Il Forum “C’è vita a sinistra” (il manifesto, 8 luglio) ha avuto il merito di mettere finalmente di fronte alcuni interpreti potenziali della costruzione di una lista di sinistra e forse, obiettivo ancor più ambizioso, di un processo unitario, facendoli interloquire direttamente.

Cosa che prima era avvenuta solo a distanza e in modo separato. Il guaio è che con qualche variante è ancora quello che sta accadendo ora.

Le chance «da uno a dieci» di avere una «lista si sinistra capace di raccogliere il consenso di quei milioni di ex elettori che non votano più» – la domanda iniziale del Forum – sembrano assottigliarsi. C’è bisogno del classico colpo di reni e sarebbe bene avvenisse prima della cesura estiva, tracciando fin d’ora un road map che ci metta al sicuro da indecisioni e tentennamenti autunnali, che sarebbero letali.

I singoli hanno le loro responsabilità, passate e presenti, anche per quella sorta di irrigidimento autodifensivo generato da debolezza, ma sarebbe ingeneroso e fuorviante fermarsi a questo. Il nodo da sciogliere è che cosa si vuole ottenere con una presentazione elettorale. Va detto con nettezza che la posta in gioco non è il governo del paese. Dirlo con onestà non allontanerebbe voti. Anzi. Un obiettivo di simile natura è completamente fuori dalla portata di ciò che esiste a sinistra.

Non è poi così banale affermarlo, dal momento che dietro la ripetitività della formula del cosiddetto nuovo centrosinistra, si cela l’ambizione se non la convinzione della possibilità di ricoprire ruoli di governo seppure in forma subordinata. Un senso di responsabilità completamente travisato. Anche quando ce ne si rende conto, poi lo si nega nel passaggio successivo.
☆ ☆ ☆ ☆ ☆
→ Istruzioni:
• A. Secondo il testo sulla lista di sinistra, che cosa non è la posta in gioco di una presentazione elettorale?
• B. Prosegui il testo sulla lista di sinistra dopo la sua ultima frase.
Il materiale riportato più avanti non ha alcun ruolo in questo lavoro.

→ Dati registrati:
☆ ☆ ☆ ☆ ☆
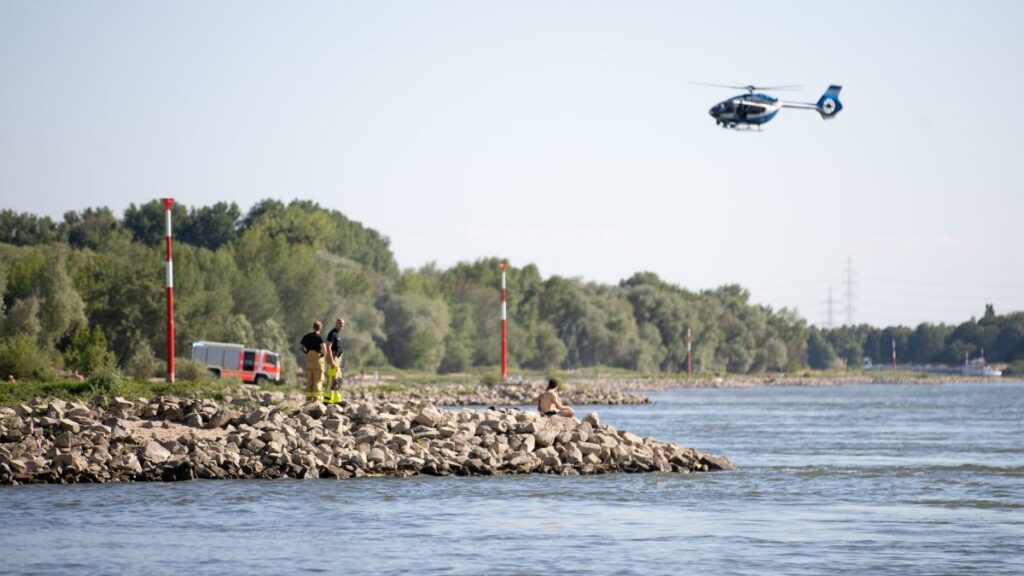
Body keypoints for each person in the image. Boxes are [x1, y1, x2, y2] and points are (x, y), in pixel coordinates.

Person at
☆ ☆ ☆ ☆ ☆
→ Risposte ai compiti:
• A. Il governo del paese.

• B.
Ad esempio, D’Alema – persona attenta con le parole – afferma nel forum che la domanda è “volete o no che ci sia la sinistra?” Giustissimo, è esattamente questo l’interrogativo che dovremmo porre al nostro potenziale elettorato. Riguarda sia una lista che un eventuale soggetto politico. E’ un interrogativo che
segna un’epoca, proprio perché la risposta è tutt’altro che scontata. Quindi ci si dovrebbe presentare a un simile appuntamento con l’intelligenza dell’umiltà che non significa affatto la dismissione di ruoli e responsabilità ma la loro giusta riconsiderazione alla luce delle attuali condizioni.

Ma poi lo stesso D’Alema ripropone il centrosinistra, la “bandiera gettata nel fango” da Renzi, negando quindi l’assunto iniziale. Invece qui bisogna scegliere. O si lavora per ricostruire una sinistra, di cui il passaggio elettorale può essere un primo atto, oppure ci si prepara ad essere come l’intendenza che segue e a un più che probabile fiasco elettorale. Obiettivo, esiti e credibilità della lista vanno assieme. Se non è chiaro il primo non si ottengono gli altri e viceversa. D’altro canto in questi dieci giorni – guardando per ora solo lo scenario nazionale, ma con la consapevolezza che agiamo in un ambito europeo interdipendente chiamato anch’esso tra meno di due anni a elezioni – alcune cose si sono venute chiarendo.

Se qualcuno avesse avuto qualche dubbio sulla vocazione centrista con sguardo fisso a destra del Pd – ed è la definizione più tenera – se li è potuti togliere. Basti pensare alla vergogna della rinuncia allo ius soli o alla stessa ipotesi di agitare la carta dell’allontanamento del fiscal compact per abbassare le tasse anziché per rilanciare la spesa sociale e per investimenti, malgrado si sia coscienti, o si dovrebbe esserlo, che gli effetti reflattivi della prima scelta sono ben inferiori alla seconda. Mentre la repentina conversione destrorsa del M5Stelle libera forze in attesa di una credibile rappresentanza che non andrebbero deluse.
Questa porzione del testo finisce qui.